My experience in this place full of stories, pain, injustices and abuses was very intense. The negatives and photographs of that time remained in a drawer; out of respect for the people I photographed, who at that time were still alive. I have never proposed the pictures for publication, nor in Italy neither abroad; and they remain unknown to this day (with the exception of an exhibition at the Leica Gallery in Solms on the occasion of the 1999 Oskar Barnack Award in which I participated and reached the final).
For twenty years I tried not to think about this work, but periodically and insistently the visions and experiences lived during my stay came back to my mind. Until in 2018 I learned that the immense hospital structure was still standing, although abandoned and in a dilapidated state. I also learned that the hospital archive (which includes 70,000 medical records and one hundred years of practices and history of psychiatry) which was also abandoned, was in danger of disappearing due to neglect, housed in large rooms closed for years at the mercy of humidity ’. So, not without difficulty, I requested and obtained permission to re-photograph the abandoned asylum and work on the archive.

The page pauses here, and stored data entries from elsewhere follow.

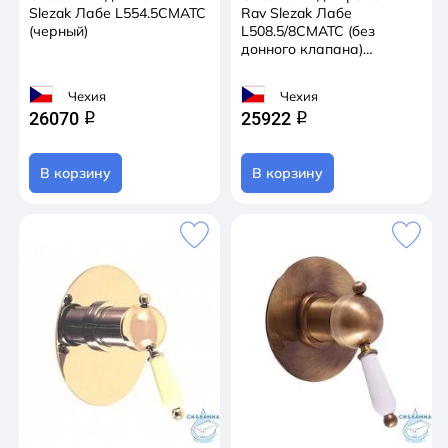
Slezak Лабе L554.5CMATC
Rav Slezak Лабе
(черный)
L508.5/8CMATC (без
донного клапана)
(черный)
Чехия
Чехия
26070
25922
q
q
В корзину
В корзину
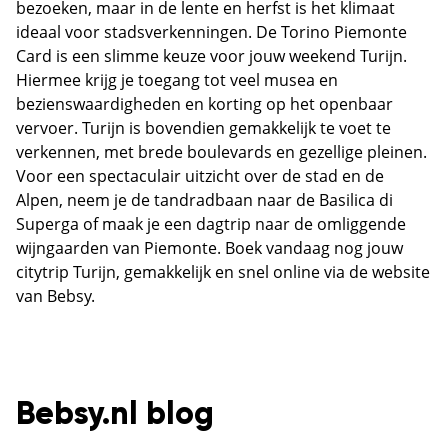
bezoeken, maar in de lente en herfst is het klimaat
ideaal voor stadsverkenningen. De Torino Piemonte
Card is een slimme keuze voor jouw weekend Turijn.
Hiermee krijg je toegang tot veel musea en
bezienswaardigheden en korting op het openbaar
vervoer. Turijn is bovendien gemakkelijk te voet te
verkennen, met brede boulevards en gezellige pleinen.
Voor een spectaculair uitzicht over de stad en de
Alpen, neem je de tandradbaan naar de Basilica di
Superga of maak je een dagtrip naar de omliggende
wijngaarden van Piemonte. Boek vandaag nog jouw
citytrip Turijn, gemakkelijk en snel online via de website
van Bebsy.
Bebsy.nl blog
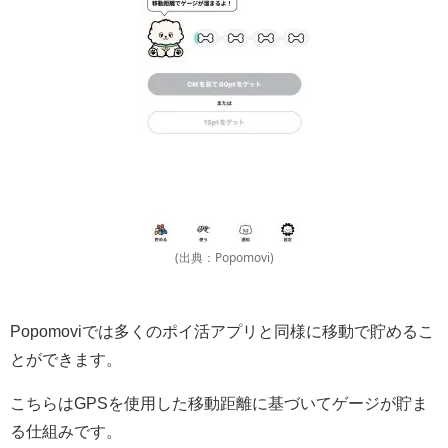
(出典：Popomovi)
Popomoviでは多くのポイ活アプリと同様に移動で貯めるこ
とができます。
こちらはGPSを使用した移動距離に基づいてゲージが貯ま
る仕組みです。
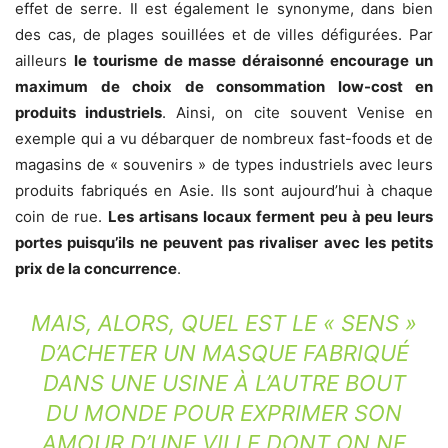
effet de serre. Il est également le synonyme, dans bien
des cas, de plages souillées et de villes défigurées. Par
ailleurs
le tourisme de masse déraisonné encourage un
maximum de choix de consommation low-cost en
produits industriels
. Ainsi, on cite souvent Venise en
exemple qui a vu débarquer de nombreux fast-foods et de
magasins de « souvenirs » de types industriels avec leurs
produits fabriqués en Asie. Ils sont aujourd’hui à chaque
coin de rue.
Les artisans locaux ferment peu à peu leurs
portes puisqu’ils ne peuvent pas rivaliser avec les petits
prix de la concurrence
.
MAIS, ALORS, QUEL EST LE « SENS »
D’ACHETER UN MASQUE FABRIQUÉ
DANS UNE USINE À L’AUTRE BOUT
DU MONDE POUR EXPRIMER SON
AMOUR D’UNE VILLE DONT ON NE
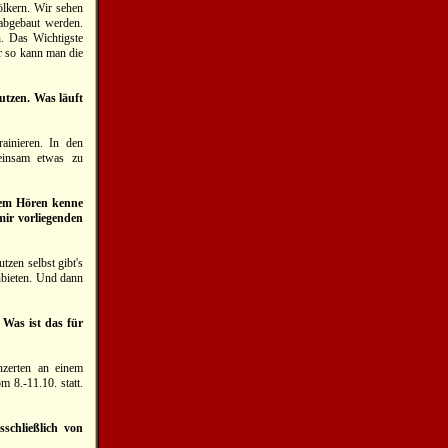
ölkern. Wir sehen
 abgebaut werden.
n. Das Wichtigste
ur so kann man die
utzen. Was läuft
ainieren. In den
meinsam etwas zu
nem Hören kenne
ir vorliegenden
tzen selbst gibt's
nbieten. Und dann
 Was ist das für
nzerten an einem
 8.-11.10. statt.
sschließlich von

Since 2019 I have therefore returned several times to Naples, more to work on the immense archive, bringing a scanner to record in detail some files, medical records, registers, and when present, old identity photographs of the internees during the years. Recent visits to the archive have been full of surprises; each medical record contains incredible stories, often difficult to decipher, which contain other stories, in a process of discovery that seems endless.
Despite my efforts to limit the incursions into the archive, I have now accumulated a large number of material which, together with the 1998 photographs and the most recent photographs of the abandoned hospital spaces, total around 250 images.
Now it’s a question of drying, eliminating and bringing together the different materials in a coherent form of a photo book.